# Faith restored



## Riaz (24/10/16)

Yesterday I took my family to possibly one of the best and busiest markets I've been to in a long while- route 44 market. 

Had my 3 kids with me and obviously my mod. Those with 3 kids will understand how crazy it gets when there are so many people and other kids all in one area. 

Somehow I managed to misplace my mod just before we decided to leave. I was devastated. 

After looking everywhere I gave up and mentally wrote the thing off. 

As we were exiting the play area I took a chance and asked at reception if they have a lost and found box or something of the sort. I explained what I lost and boom the gentleman handed me my beloved mod. 

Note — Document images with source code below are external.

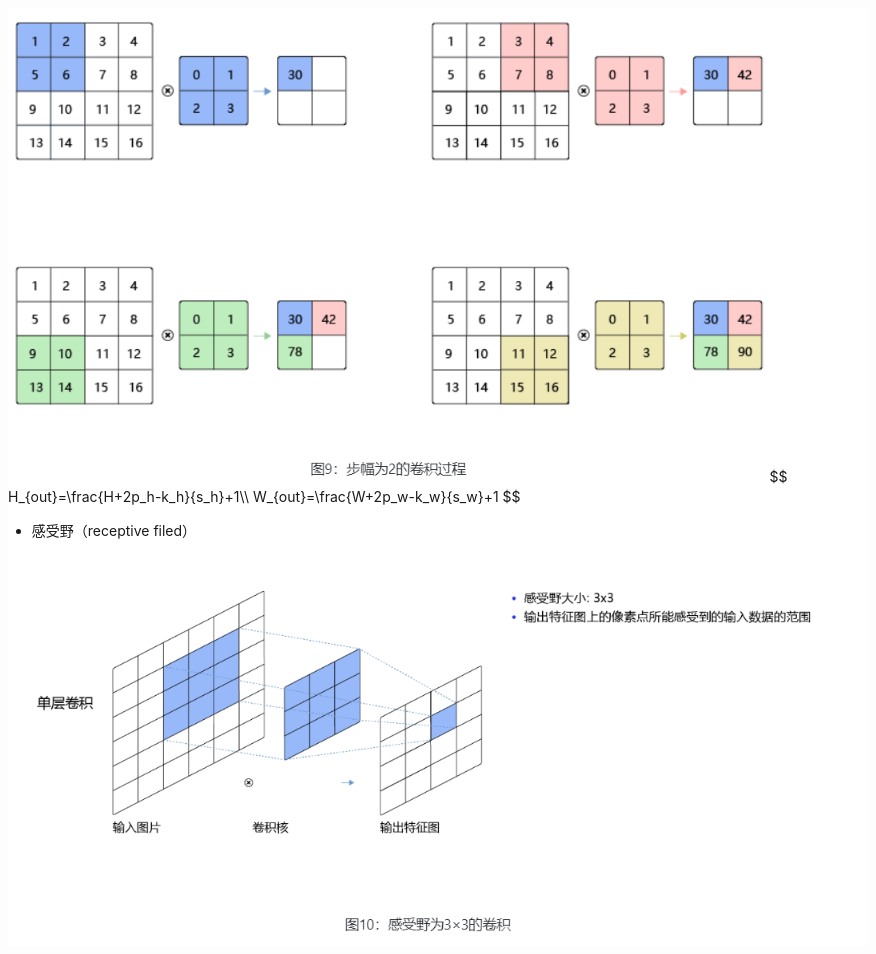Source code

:   <img src="图片/image-20230720202641420.png" alt="image-20230720202641420" style="zoom:80%;" />
  $$
  H_{out}=\frac{H+2p_h-k_h}{s_h}+1\\
  W_{out}=\frac{W+2p_w-k_w}{s_w}+1
  $$

- 感受野（receptive filed）

  <img src="图片/image-20230720203007301.png" alt="image-20230720203007301" style="zoom:80%;" />
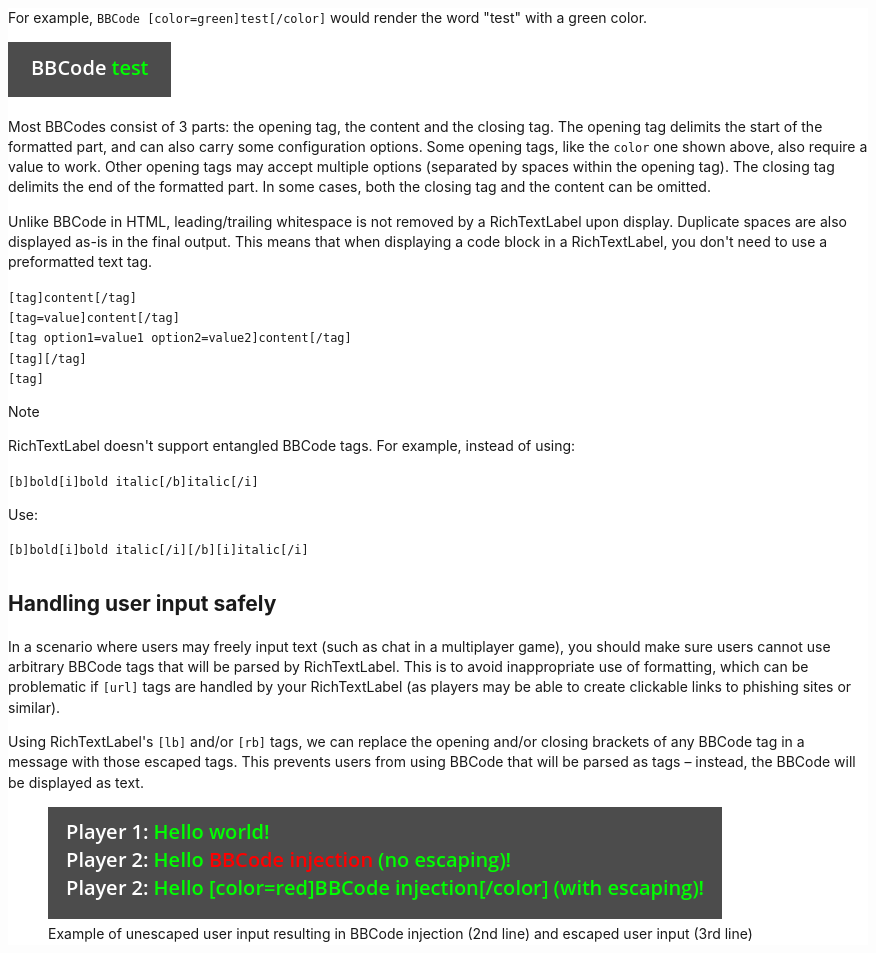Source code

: For example, `BBCode [color=green]test[/color]` would render the word
"test" with a green color.

![image](img/bbcode_in_richtextlabel_basic_example.webp)

Most BBCodes consist of 3 parts: the opening tag, the content and the
closing tag. The opening tag delimits the start of the formatted part,
and can also carry some configuration options. Some opening tags, like
the `color` one shown above, also require a value to work. Other opening
tags may accept multiple options (separated by spaces within the opening
tag). The closing tag delimits the end of the formatted part. In some
cases, both the closing tag and the content can be omitted.

Unlike BBCode in HTML, leading/trailing whitespace is not removed by a
RichTextLabel upon display. Duplicate spaces are also displayed as-is in
the final output. This means that when displaying a code block in a
RichTextLabel, you don't need to use a preformatted text tag.

    [tag]content[/tag]
    [tag=value]content[/tag]
    [tag option1=value1 option2=value2]content[/tag]
    [tag][/tag]
    [tag]

Note

RichTextLabel doesn't support entangled BBCode tags. For example,
instead of using:

    [b]bold[i]bold italic[/b]italic[/i]

Use:

    [b]bold[i]bold italic[/i][/b][i]italic[/i]

## Handling user input safely

In a scenario where users may freely input text (such as chat in a
multiplayer game), you should make sure users cannot use arbitrary
BBCode tags that will be parsed by RichTextLabel. This is to avoid
inappropriate use of formatting, which can be problematic if `[url]`
tags are handled by your RichTextLabel (as players may be able to create
clickable links to phishing sites or similar).

Using RichTextLabel's `[lb]` and/or `[rb]` tags, we can replace the
opening and/or closing brackets of any BBCode tag in a message with
those escaped tags. This prevents users from using BBCode that will be
parsed as tags – instead, the BBCode will be displayed as text.

<figure class="align-center">
<img src="img/bbcode_in_richtextlabel_escaping_user_input.webp"
alt="img/bbcode_in_richtextlabel_escaping_user_input.webp" />
<figcaption>Example of unescaped user input resulting in BBCode
injection (2nd line) and escaped user input (3rd line)</figcaption>
</figure>
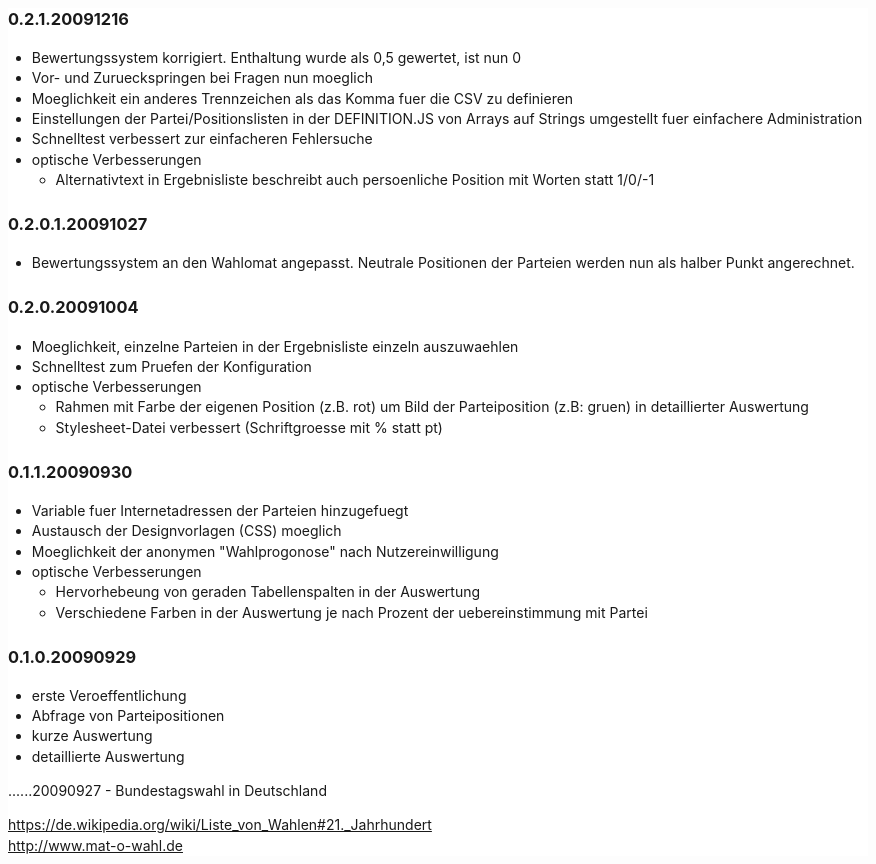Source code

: ### 0.2.1.20091216

- Bewertungssystem korrigiert. Enthaltung wurde als 0,5 gewertet, ist nun 0
- Vor- und Zurueckspringen bei Fragen nun moeglich
- Moeglichkeit ein anderes Trennzeichen als das Komma fuer die CSV zu definieren
- Einstellungen der Partei/Positionslisten in der DEFINITION.JS von Arrays auf Strings umgestellt fuer einfachere Administration
- Schnelltest verbessert zur einfacheren Fehlersuche
- optische Verbesserungen
  - Alternativtext in Ergebnisliste beschreibt auch persoenliche Position mit Worten statt 1/0/-1

### 0.2.0.1.20091027

- Bewertungssystem an den Wahlomat angepasst. Neutrale Positionen der Parteien werden nun als halber Punkt angerechnet.

### 0.2.0.20091004

- Moeglichkeit, einzelne Parteien in der Ergebnisliste einzeln auszuwaehlen
- Schnelltest zum Pruefen der Konfiguration
- optische Verbesserungen
  - Rahmen mit Farbe der eigenen Position (z.B. rot) um Bild der Parteiposition (z.B: gruen) in detaillierter Auswertung
  - Stylesheet-Datei verbessert (Schriftgroesse mit % statt pt)

### 0.1.1.20090930

- Variable fuer Internetadressen der Parteien hinzugefuegt
- Austausch der Designvorlagen (CSS) moeglich
- Moeglichkeit der anonymen "Wahlprogonose" nach Nutzereinwilligung
- optische Verbesserungen
  - Hervorhebeung von geraden Tabellenspalten in der Auswertung
  - Verschiedene Farben in der Auswertung je nach Prozent der uebereinstimmung mit Partei

### 0.1.0.20090929

- erste Veroeffentlichung
- Abfrage von Parteipositionen
- kurze Auswertung
- detaillierte Auswertung

......20090927 - Bundestagswahl in Deutschland

https://de.wikipedia.org/wiki/Liste_von_Wahlen#21._Jahrhundert \
http://www.mat-o-wahl.de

I don't think the person who returned it is on here ( I say this coz the gentleman told me the lady who gave it in had no idea what it was) but anyways, thank you for returning it to me. 

#Faithinhumanityrestored

Reactions: Like 6 | Winner 6


----------



## zadiac (24/10/16)

Glad you got your mod back. I'm not saying a vaper wouldn't have done the same, but the chances might have been less if it was a (not so honest) vaper...lol (also depending on the mod and atty)

Reactions: Thanks 1


----------



## Silver (24/10/16)

Glad you got it back @Riaz 
Must have been a great feeling

Reactions: Thanks 1


----------